> Task description:
Gather every line in the data that contains the string "code".

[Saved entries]
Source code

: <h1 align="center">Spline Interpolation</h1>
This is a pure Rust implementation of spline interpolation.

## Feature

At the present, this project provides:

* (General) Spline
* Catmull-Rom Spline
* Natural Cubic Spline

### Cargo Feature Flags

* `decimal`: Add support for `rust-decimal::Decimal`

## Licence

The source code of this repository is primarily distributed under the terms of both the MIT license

> Problem solution:
Source code
The source code of this repository is primarily distributed under the terms of both the MIT license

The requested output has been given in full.